Taiwan and the US have inked a six-year, NT$1.36 billion (US$45.01 million) contract for ammunition and parts for Apache and Black Hawk helicopters, the Ministry of National Defense said in a notice.
The army and the American Institute in Taiwan signed the deal for weapons, ammunition and parts to be implemented from last month to December 2028, according to the contract notice published on Friday last week.
The contract came amid Western media reports that China’s military drills in waters around Taiwan spurred US President Joe Biden to increase military aid to the nation.
Photo: EPA-EFE
The agreement was part of a US-driven effort to address fears that Taiwanese defenses could be crippled by a Chinese blockade on military materiel, energy and other resources, a defense official told the Chinese-language Liberty Times (sister paper of the Taipei Times) on condition of anonymity.
The contract is meant to ensure that the army’s helicopters would have enough ammunition and spare components to fight if the country were to be surrounded, the source said.
Taipei and Washington are working toward similar deals for other weapons platforms to augment services across all sectors of the armed forces, the person said.
These deals would furnish parts and ammunition for the army’s armored, artillery and missile forces, along with the navy’s principal surface combatants, and the air force’s warplanes and defense units, the source said.
Separately, the defense ministry asked the public to support an increase in military spending included in next year’s proposed general budget, saying that it needs the funds to obtain warships and aircraft, and develop asymmetric warfare capabilities while covering personnel costs.

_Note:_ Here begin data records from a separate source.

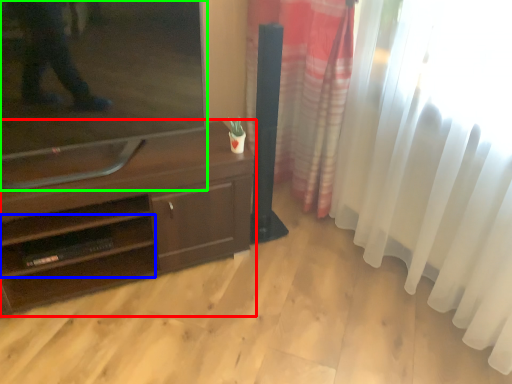
Question: Considering the real-world distances, which object is farthest from desk (highlighted by a red box)? shelf (highlighted by a blue box) or television (highlighted by a green box)?

Choices:
 (A) shelf
 (B) television

Answer: (B)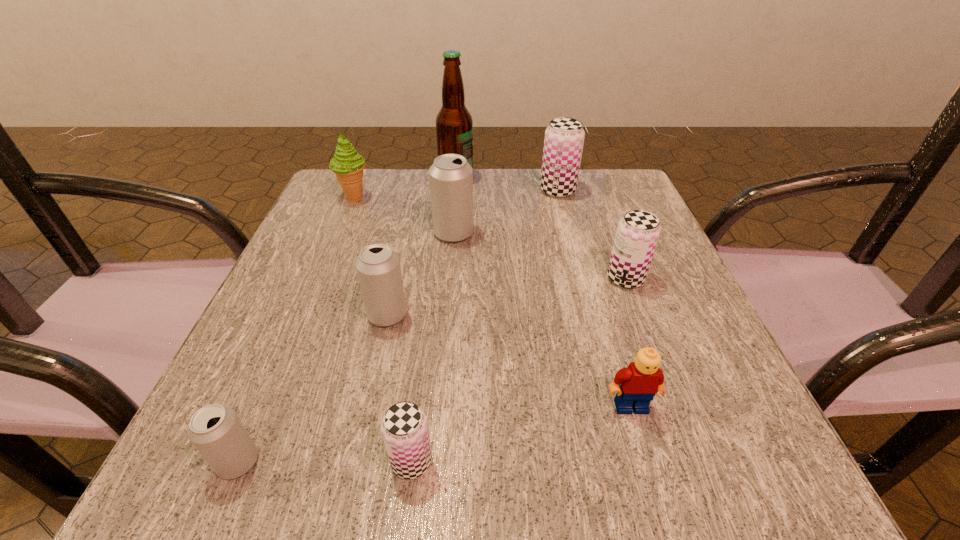
At what (x,y) coordinates should I click in order to perform the action: click on the second biggest white beer can. Please return your answer as a coordinate pair (x, y). Looking at the image, I should click on (378, 269).

Where is `yellow Lego`? yellow Lego is located at coordinates (636, 385).

This screenshot has height=540, width=960. Identify the location of the third nearest object. (636, 385).

At what (x,y) coordinates should I click in order to perform the action: click on the nearest purple beer can. Please return your answer as a coordinate pair (x, y). Looking at the image, I should click on (404, 427).

Locate an element on the screen. This screenshot has height=540, width=960. the leftmost purple beer can is located at coordinates (404, 427).

Where is `the smallest white beer can`? the smallest white beer can is located at coordinates (215, 430).

Locate an element on the screen. the leftmost white beer can is located at coordinates (215, 430).

Locate an element on the screen. vacant space located 0.280m on the label of the beer bottle is located at coordinates (585, 178).

I want to click on blank area located on the front of the farthest beer can, so click(x=582, y=282).

The width and height of the screenshot is (960, 540). In order to click on vacant position located on the left of the rightmost white beer can in this screenshot , I will do `click(391, 233)`.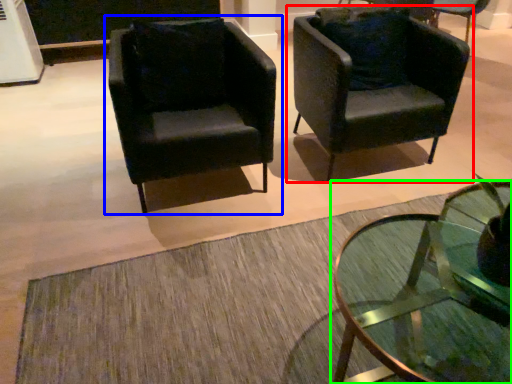
Question: Based on their relative distances, which object is nearer to chair (highlighted by a red box)? Choose from chair (highlighted by a blue box) and coffee table (highlighted by a green box).

Choices:
 (A) chair
 (B) coffee table

Answer: (A)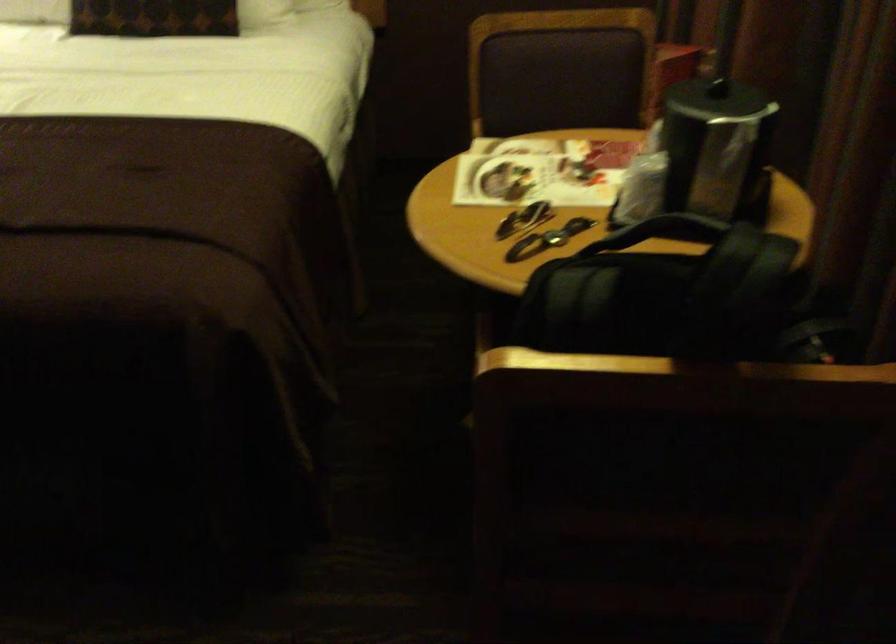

China’s military drills have put Washington on edge, but not enough to spur an immediate increase in weapons sales to Taiwan, Reuters reported.
The White House and US lawmakers have said that some legislative items favorable to Taiwan could be announced in the coming weeks or months.
However, the focus at present is on sustaining Taiwan’s military and fulfilling existing orders, rather than offering new capabilities that would likely intensify tensions with China, three sources said on the condition of anonymity.
“I think there will be an attempt to push stuff to Taiwan, and not just weapons. Supplies, should there — God forbid — be an embargo. More munitions. Lower-level stuff,” one source familiar with US arms sales said.
Such approvals could be announced as soon as next month, the sources said, adding that they would demonstrate that Beijing’s blockade-style drills following US House of Representatives Speaker Nancy Pelosi’s visit earlier this month have not shaken US support.
Critics of the administration’s approach have said those drills should be a wake-up call to encourage Washington to do more for Taiwan.
A blockade would challenge one of the core tenets of the US’ Taiwan Relations Act, which defines such action as a threat to security in the western Pacific.
Defense sales would be designed to meet “the evolving security circumstances that Taiwan faces,” US National Security Council Indo-Pacific Coordinator Kurt Campbell said.
Invasion and blockade scenarios “are indeed taken into our calculus, and you will see that going forward,” he said.
Washington has since 2017 approved more than US$18 billion in arms sales to Taiwan, but new approvals have slowed since Biden’s election in 2020, amid delivery backlogs and reports of disagreement between Washington and Taipei over what Taiwan needs.
Representative to the US Hsiao Bi-khim (蕭美琴) last week said that following China’s drills, there was still a “practice of continuing arms sales.”
“I think what we are trying to do is ensure that these are regularized, normalized processes,” Hsiao said.
“In earlier years they would put big packages together, wait a few years to make a big announcement. That’s no longer the practice. Our requests are reviewed on a case-by-case basis, and we will proceed as such,” she said.
Bonnie Glaser, a Taiwan expert at the German Marshall Fund of the US, said that Taiwan’s priority appears to be securing deliveries of a substantial backlog of prior arms sales requests.
Those include hundreds of shoulder-fired Stinger anti-aircraft missiles and Harpoon anti-ship missile launchers, the latter deal set for a December 2028 completion, Pentagon contracting data showed.
Taiwan signaled in May that it had abandoned a plan to buy advanced new multi-mission helicopters from the US, saying they were too expensive, although local media reported that Washington rejected the sale.
The US was never keen to sell the MH-60R helicopters to Taiwan, assuming they would be quickly destroyed in a conflict with China, people familiar with the matter said.